In fall 2017, I was in rough shape. I had ended a relationship, which got me stuck in an apartment I could not afford by myself. And worst of all, I was in Bushwick. I had to move. I had some basic requirements: downtown Manhattan, less than my current place, agreeable commute time, in-unit shower, and not above a restaurant. This left me with a lot of options — how was I to choose?
I had some iffy living situations in the past and wanted to get it right this time. Luckily, I had just read Algorithms to Live By: The Computer Science of Human Decisions by Brian Christian and Tom Griffiths. It’s a book about how to use CS algorithms (like those for caching, searching, and sorting), for everyday situations like how to organize your documents or find a parking space. I realized that I could use the solution to “optimal stopping” for my apartment hunt and take some of the emotionality out of experience.
The problem of optimal stopping is usually set up with a thought experiment called ”The Secretary Problem.” It goes like this: You’re looking to hire a secretary. There are 100 applicants, and each has an objective ranking relative to the rest.
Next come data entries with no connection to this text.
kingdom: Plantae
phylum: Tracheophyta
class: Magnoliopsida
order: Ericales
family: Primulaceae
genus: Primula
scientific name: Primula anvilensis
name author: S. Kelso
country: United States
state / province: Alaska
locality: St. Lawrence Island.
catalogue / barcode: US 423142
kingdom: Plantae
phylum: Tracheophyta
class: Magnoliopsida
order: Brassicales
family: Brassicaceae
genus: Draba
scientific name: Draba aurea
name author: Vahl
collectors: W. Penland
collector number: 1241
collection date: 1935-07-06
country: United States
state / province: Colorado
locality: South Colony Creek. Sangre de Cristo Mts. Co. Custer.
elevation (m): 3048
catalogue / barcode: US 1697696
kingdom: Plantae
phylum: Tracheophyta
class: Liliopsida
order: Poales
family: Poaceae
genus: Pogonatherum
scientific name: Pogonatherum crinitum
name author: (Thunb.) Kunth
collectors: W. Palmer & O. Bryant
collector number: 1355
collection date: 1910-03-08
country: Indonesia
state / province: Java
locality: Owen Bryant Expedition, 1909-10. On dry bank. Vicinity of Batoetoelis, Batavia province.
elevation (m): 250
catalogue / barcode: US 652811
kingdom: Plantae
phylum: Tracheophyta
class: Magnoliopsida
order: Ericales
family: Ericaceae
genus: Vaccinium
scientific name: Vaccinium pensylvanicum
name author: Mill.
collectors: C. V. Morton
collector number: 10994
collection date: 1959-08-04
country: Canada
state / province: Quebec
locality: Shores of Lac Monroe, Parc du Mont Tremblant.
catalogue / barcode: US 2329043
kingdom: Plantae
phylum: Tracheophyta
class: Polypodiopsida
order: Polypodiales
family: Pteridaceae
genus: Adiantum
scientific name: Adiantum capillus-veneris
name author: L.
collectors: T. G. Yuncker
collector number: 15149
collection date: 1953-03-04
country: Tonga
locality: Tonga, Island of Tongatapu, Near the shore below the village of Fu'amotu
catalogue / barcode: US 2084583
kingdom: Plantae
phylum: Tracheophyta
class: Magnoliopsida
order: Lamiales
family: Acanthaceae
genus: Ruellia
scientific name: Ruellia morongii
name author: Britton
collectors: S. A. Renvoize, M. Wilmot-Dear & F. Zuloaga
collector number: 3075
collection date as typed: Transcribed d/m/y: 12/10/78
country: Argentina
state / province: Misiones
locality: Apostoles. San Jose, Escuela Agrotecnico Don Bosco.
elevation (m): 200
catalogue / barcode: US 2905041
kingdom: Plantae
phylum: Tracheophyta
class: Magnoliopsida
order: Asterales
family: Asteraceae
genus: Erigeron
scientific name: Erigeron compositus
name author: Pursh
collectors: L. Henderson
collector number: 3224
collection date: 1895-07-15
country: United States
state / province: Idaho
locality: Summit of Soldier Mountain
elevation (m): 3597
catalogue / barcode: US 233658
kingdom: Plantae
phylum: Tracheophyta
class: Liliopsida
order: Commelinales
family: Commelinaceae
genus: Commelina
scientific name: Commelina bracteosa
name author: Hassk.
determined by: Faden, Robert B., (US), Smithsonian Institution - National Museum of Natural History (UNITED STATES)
Of the ones you’ve seen, you can tell how they rank relative to each other, but you don’t know the rankings for the candidates you haven’t interviewed yet. For each candidate, you have to either hire or reject them after their interview. How do you maximize your chances of getting the best candidate?
There indeed is a correct answer: You reject the first 37, then hire the first one that is the best one so far. This will give you the highest average ranked candidate over any other approach. There’s a proof for this but it’s unintelligible gibberish if you’re not a math person.
I found myself fascinated by optimal stopping and how I could use it to make decisions. It has all sorts of applications. For example, if you’re 20 and looking to get married by 40, you should marry the first person that’s the best person you meet after 27. This will maximize your chances of getting the best spouse.
I had about a month for my apartment hunt, so I set the parameters: I would see as many apartments as possible every day. I would not rent any apartments I saw during the first 37% of the month. After that, I would rent the first apartment that was better than any of the ones I saw.
This was easy in a practical sense, but hard in an emotional sense. I knew I had to spend 11 days looking at apartments that I would not rent under any circumstances. There were some charmers: a new construction place in Chinatown, a palatial East Village space that felt like home, and a dream SoHo two bedroom I could absolutely not afford. However, most of the places were uninhabitable hovels for extraordinary rents. The domestic indignities we subject ourselves to in New York you’re either intimately familiar with, or wouldn’t believe if explained to you. Those ones were easy to skip.
When day 11 arrived, I was excited. It was game time. 37% of the month had passed. The first best apartment is my new home. Onward and upward. Over the next few days I saw a few more losers, and most notably, the worst apartment I had ever seen in New York (a dingy, ground floor SoHo “one bedroom” for $1950).
One other SoHo listing caught my eye. It was on a quiet block in “South Village” I wasn’t familiar with. When I saw the second floor, rear-facing walkup, it wasn’t the apartment of my dreams, but I realized it was indeed the best apartment I had seen so far: exposed brick, a real bedroom, multiple closets, original tin ceiling, very little street noise, dark in the bedroom, natural light in the living room, a gas stove, a shower in the bathroom instead of the kitchen, neighbors notably not screaming at all, walking distance to every train, and cheaper than my Bushwick spot. It had everything I needed and enough of what I wanted.
During the open house, I pulled the realtor aside so the other people couldn’t hear and told him I’d take it. Six years later I’m in a place with lopsided floors that forbids bikes in the hall, but I’m not thinking about apartment hunting. But if I ever have to do that again, I’ll know how.